The scheme is immediately lucrative for Zibs, though it results in bad behavior from the coaches and parents at games. Zibs starts spending more time with Brian as well, teaching him to pitch. He also introduces Brian to drinking, gambling, and fighting, and has him act as a lookout during home robberies. Debbie becomes wary of Zibs's influence on her son. With the success of the Youth League sports book, Zibs all but abandons his day job as a sheet rock installer, alienating his friend and colleague Scotty. Meanwhile, Matt "Smitty" Smith, the Little League commissioner who is running for public office, catches onto Zibs' new sports book scheme and tries to blackmail him into shutting it down. Zibs learns from Brian that Smitty is cheating on his wife with Debbie, and leverages this information to keep Smitty quiet.

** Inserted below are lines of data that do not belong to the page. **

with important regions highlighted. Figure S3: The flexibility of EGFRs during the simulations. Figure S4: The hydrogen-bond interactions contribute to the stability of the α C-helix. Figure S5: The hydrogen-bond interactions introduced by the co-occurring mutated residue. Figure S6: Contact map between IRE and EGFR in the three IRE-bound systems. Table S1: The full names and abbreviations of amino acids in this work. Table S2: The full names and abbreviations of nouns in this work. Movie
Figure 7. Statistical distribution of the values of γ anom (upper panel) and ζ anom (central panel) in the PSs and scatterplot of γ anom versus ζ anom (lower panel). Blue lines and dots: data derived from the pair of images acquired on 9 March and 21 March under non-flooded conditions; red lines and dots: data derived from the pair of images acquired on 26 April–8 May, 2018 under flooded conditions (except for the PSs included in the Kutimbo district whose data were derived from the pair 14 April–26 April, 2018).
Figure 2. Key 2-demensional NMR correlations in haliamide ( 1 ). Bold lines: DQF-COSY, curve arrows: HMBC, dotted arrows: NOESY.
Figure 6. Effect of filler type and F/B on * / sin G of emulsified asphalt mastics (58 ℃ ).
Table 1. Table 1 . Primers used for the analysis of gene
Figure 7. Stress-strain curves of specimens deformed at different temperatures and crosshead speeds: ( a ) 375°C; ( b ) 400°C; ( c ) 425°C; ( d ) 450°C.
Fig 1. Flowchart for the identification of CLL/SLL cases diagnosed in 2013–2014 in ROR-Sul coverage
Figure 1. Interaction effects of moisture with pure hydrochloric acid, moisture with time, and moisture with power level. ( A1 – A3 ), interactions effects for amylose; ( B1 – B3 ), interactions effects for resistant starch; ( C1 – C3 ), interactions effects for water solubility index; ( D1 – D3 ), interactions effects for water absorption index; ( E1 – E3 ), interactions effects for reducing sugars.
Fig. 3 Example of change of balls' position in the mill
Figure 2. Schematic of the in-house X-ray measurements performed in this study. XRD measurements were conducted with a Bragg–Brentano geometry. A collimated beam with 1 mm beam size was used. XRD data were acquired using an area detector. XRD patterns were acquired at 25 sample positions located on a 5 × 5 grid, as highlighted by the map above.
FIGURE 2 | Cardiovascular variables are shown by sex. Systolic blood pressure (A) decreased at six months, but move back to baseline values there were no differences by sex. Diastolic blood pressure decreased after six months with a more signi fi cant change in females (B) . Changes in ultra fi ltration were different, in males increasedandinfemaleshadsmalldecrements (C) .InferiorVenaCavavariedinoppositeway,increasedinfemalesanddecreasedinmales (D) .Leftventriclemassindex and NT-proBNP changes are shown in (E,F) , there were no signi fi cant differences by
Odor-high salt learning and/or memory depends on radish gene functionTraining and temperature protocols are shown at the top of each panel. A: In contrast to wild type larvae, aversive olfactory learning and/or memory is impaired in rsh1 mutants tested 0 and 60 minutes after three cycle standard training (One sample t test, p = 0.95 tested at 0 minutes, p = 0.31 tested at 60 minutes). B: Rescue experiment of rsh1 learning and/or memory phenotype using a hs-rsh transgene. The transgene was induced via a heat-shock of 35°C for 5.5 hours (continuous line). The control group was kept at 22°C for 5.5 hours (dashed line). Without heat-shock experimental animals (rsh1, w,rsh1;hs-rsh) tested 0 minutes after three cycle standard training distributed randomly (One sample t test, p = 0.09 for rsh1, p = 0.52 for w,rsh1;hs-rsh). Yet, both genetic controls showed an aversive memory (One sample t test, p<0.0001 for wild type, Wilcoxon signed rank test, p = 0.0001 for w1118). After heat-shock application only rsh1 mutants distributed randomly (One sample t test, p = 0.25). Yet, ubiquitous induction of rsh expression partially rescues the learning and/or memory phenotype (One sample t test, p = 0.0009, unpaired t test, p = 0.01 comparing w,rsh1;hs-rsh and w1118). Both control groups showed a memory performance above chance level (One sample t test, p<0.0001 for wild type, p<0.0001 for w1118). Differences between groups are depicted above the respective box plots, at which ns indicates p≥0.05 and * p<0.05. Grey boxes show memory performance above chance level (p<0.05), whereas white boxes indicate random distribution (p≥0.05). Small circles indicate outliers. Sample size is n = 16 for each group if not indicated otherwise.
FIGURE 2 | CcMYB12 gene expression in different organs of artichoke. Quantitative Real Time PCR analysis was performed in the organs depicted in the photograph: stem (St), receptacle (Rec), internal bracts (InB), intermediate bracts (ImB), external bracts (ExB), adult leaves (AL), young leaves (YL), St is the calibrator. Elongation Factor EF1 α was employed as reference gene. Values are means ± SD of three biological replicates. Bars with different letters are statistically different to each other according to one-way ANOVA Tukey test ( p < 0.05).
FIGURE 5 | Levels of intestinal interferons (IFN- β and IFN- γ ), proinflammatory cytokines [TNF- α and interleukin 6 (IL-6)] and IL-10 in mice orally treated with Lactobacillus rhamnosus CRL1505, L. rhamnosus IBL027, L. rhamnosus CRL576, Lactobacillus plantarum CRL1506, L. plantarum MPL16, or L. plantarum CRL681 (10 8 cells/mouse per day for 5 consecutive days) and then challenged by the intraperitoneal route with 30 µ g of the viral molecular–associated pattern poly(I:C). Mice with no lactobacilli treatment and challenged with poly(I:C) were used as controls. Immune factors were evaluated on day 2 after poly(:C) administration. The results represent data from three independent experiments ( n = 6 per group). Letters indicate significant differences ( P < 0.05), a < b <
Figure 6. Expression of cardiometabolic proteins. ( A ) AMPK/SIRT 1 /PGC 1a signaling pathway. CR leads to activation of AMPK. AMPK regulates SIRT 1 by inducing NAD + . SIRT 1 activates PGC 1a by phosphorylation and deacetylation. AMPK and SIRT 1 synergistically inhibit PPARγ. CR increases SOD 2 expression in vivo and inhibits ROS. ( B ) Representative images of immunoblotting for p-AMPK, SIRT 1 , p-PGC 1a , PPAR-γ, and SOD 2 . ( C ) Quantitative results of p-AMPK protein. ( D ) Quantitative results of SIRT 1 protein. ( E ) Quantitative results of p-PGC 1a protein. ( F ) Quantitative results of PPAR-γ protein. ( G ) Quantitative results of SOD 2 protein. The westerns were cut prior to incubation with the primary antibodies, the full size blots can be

Brian becomes disillusioned with Zibs's scheme after seeing the increasingly hostile behavior of the Youth League parents. He deliberately throws a huge game, nearly causing a riot to break out on the baseball field. Smitty cancels the rest of the season and Zibs's clients turn on him. After Zibs and Brian have a falling out, Brian breaks into his estranged father Hooper's house, and Hooper puts him in the hospital. Zibs seeks revenge on Hooper, but Bob talks him out of taking action, revealing that his "DUI" was actually the deliberate murder of a man sleeping with his wife. Zibs reconciles with Brian and abandons the Youth League sports book, but admits his behavior is unlikely to change otherwise.

==Cast==
- Michael Kelly as John Zbikowski
- Jesse Ray Sheps as Brian
- Pamela Adlon as Debbie
- Isiah Whitlock Jr. as Scotty
- Tom Everett Scott as Adam
- Yeardley Smith as Beaches
- Harris Yulin as Bob
- Josh Lucas as Matt Smith
- Five Novogratz

==Production==
The movie was initially written to be set in Wilmington, Delaware. At Kelly's request, the setting was moved to Dundalk, Maryland so crew members from House of Cards could work on the film.

==Release==
The film was released on 12 October 2018 in the United States.